======== Source records ========

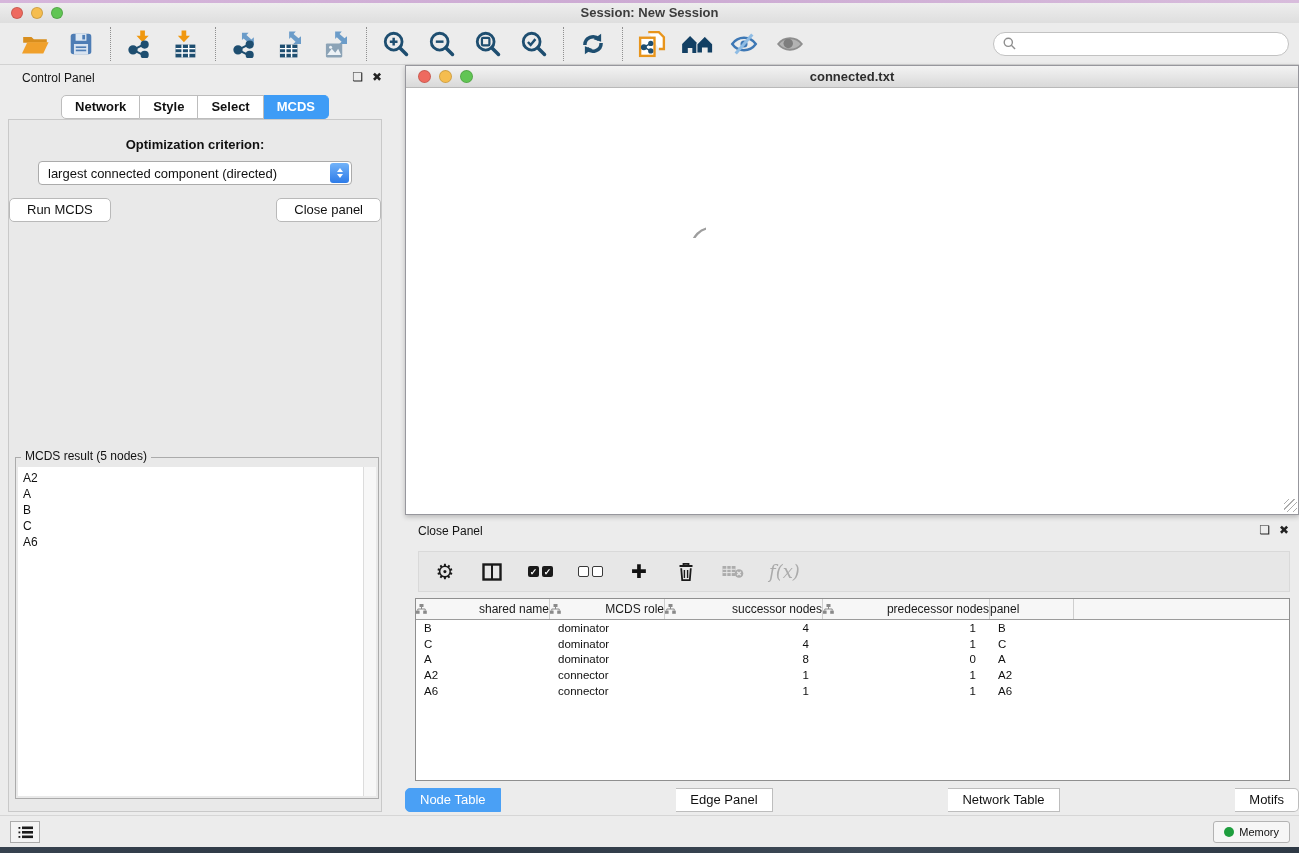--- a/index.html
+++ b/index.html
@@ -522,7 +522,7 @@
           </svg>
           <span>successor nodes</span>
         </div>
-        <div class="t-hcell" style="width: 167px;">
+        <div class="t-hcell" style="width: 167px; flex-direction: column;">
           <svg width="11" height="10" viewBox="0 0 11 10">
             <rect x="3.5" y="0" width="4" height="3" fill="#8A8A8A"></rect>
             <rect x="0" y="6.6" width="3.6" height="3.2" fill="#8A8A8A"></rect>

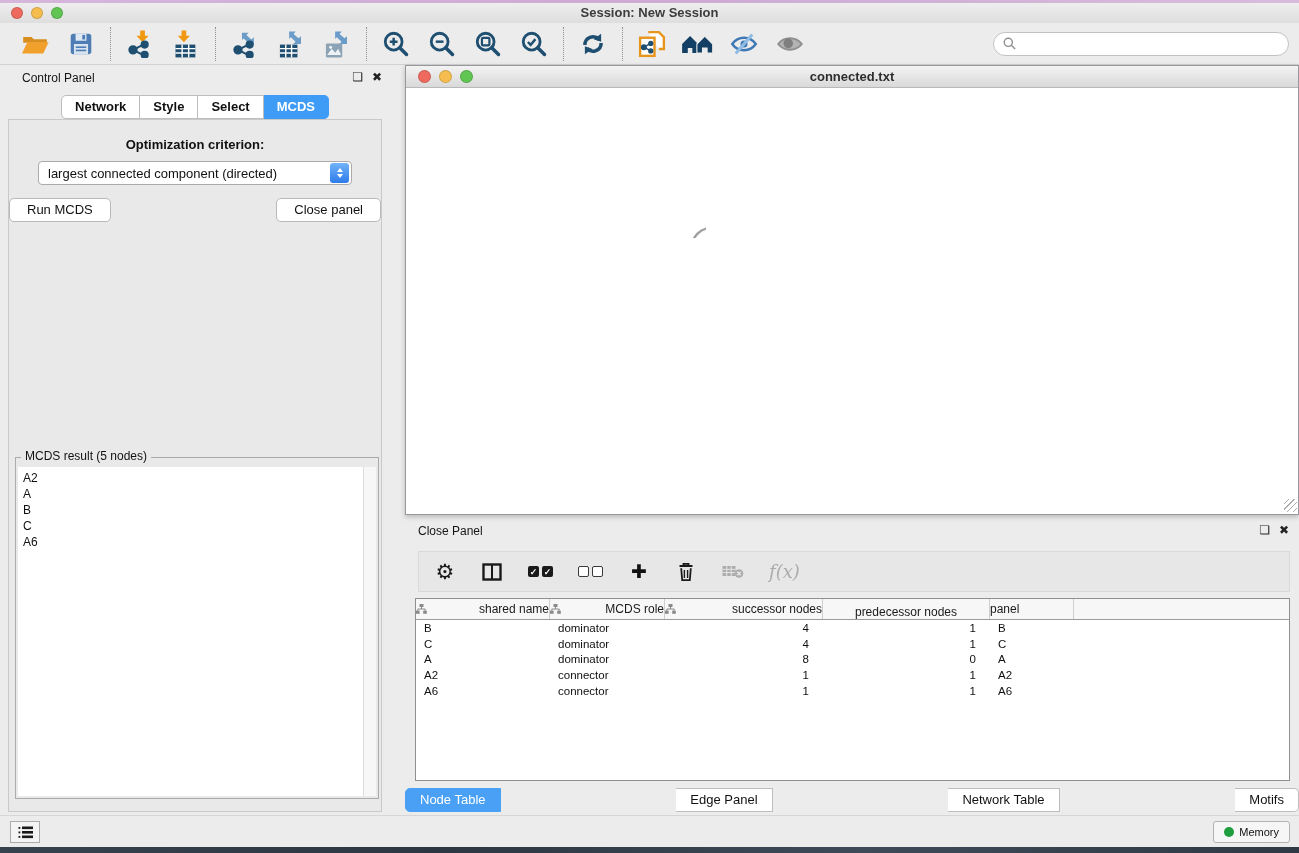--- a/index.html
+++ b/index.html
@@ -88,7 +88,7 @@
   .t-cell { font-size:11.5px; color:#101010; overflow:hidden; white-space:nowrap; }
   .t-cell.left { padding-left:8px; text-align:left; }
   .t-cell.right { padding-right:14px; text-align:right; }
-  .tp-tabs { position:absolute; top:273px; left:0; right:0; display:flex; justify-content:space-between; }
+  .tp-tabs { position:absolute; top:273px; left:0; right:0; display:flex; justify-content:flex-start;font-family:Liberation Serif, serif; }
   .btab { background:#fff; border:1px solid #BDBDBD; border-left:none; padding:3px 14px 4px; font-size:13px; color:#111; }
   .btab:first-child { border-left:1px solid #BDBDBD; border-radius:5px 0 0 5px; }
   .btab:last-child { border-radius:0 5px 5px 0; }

========

• Job
From the records above, determine how many lines hold "justify" and give only that number.

• Answer to this problem
2